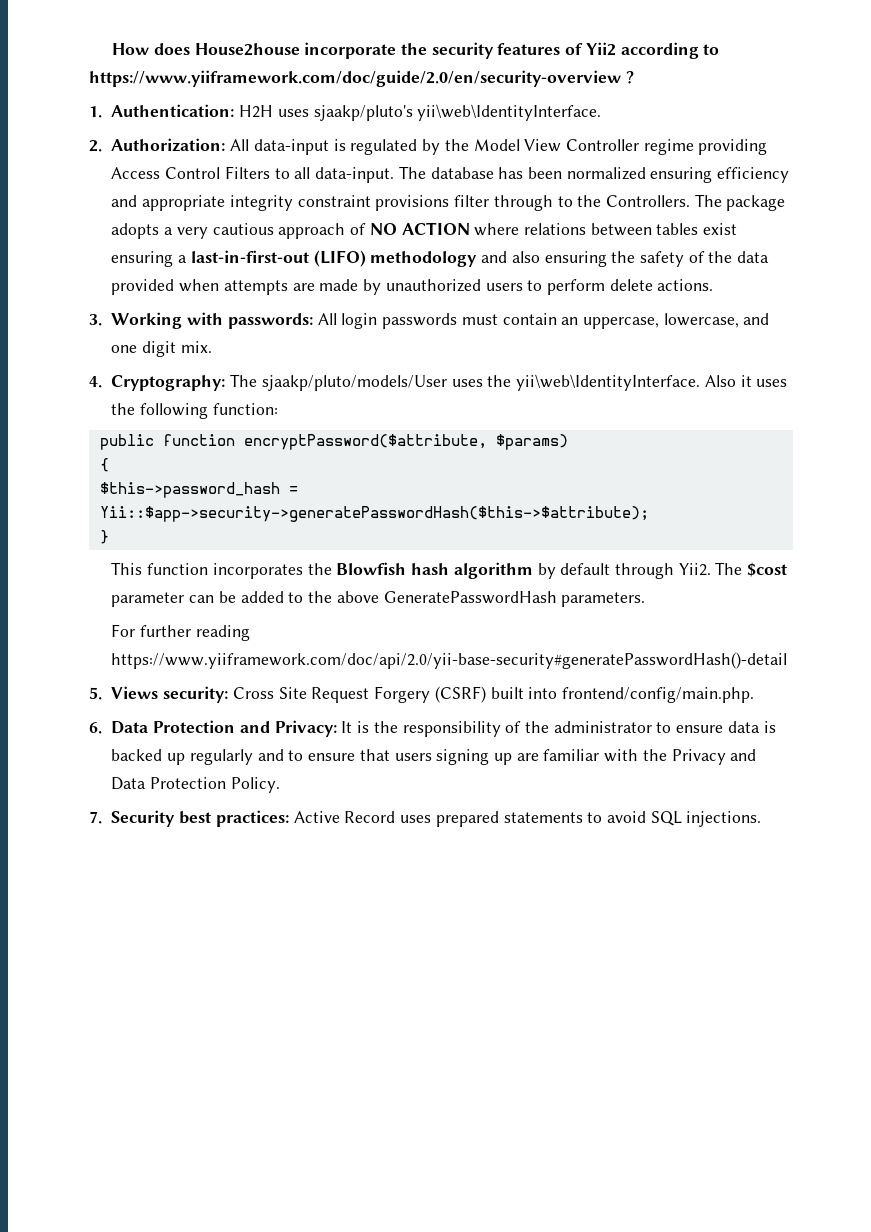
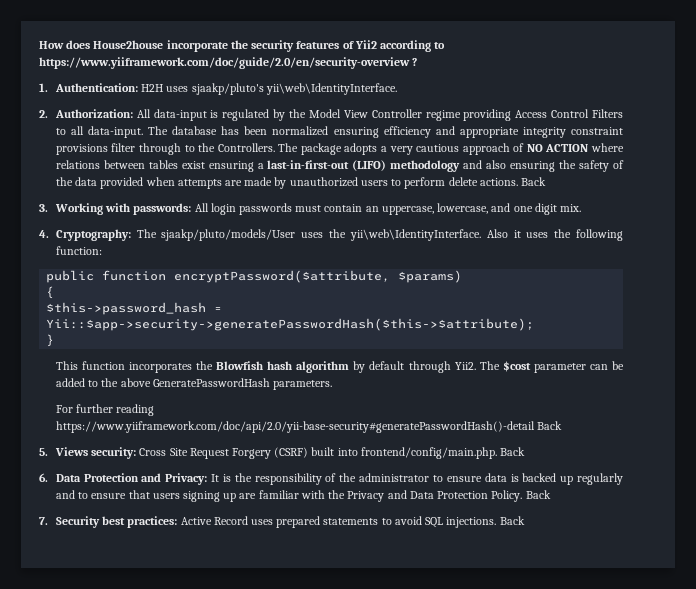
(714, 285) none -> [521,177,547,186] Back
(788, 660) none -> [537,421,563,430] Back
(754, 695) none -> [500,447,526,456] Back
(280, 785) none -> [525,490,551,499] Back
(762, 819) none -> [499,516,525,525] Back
--
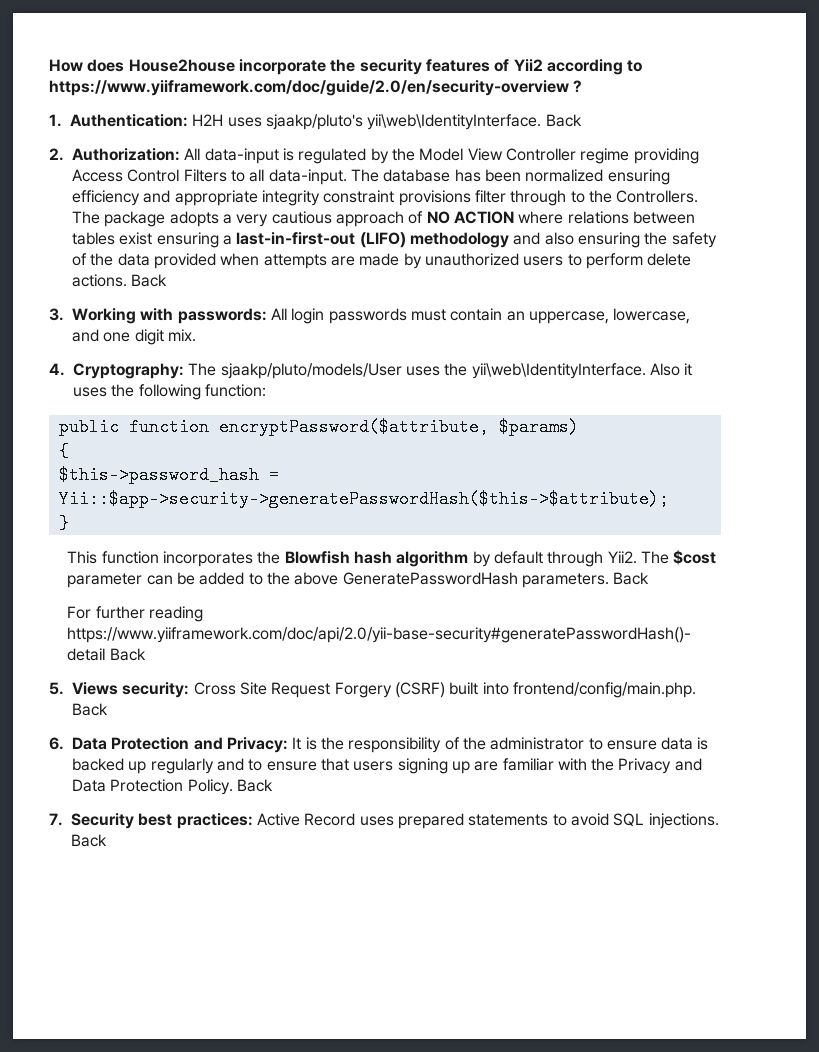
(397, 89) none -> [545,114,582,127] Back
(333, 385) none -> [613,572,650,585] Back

• _TRY IT_
For this task, write out exactly the lines of the entries above, starting at the line with "(714, 285) none -> [521,177,547,186] Back" and ending at the line with "(762, 819) none -> [499,516,525,525] Back", both included, and no others.

• _WORKED SOLUTION_
(714, 285) none -> [521,177,547,186] Back
(788, 660) none -> [537,421,563,430] Back
(754, 695) none -> [500,447,526,456] Back
(280, 785) none -> [525,490,551,499] Back
(762, 819) none -> [499,516,525,525] Back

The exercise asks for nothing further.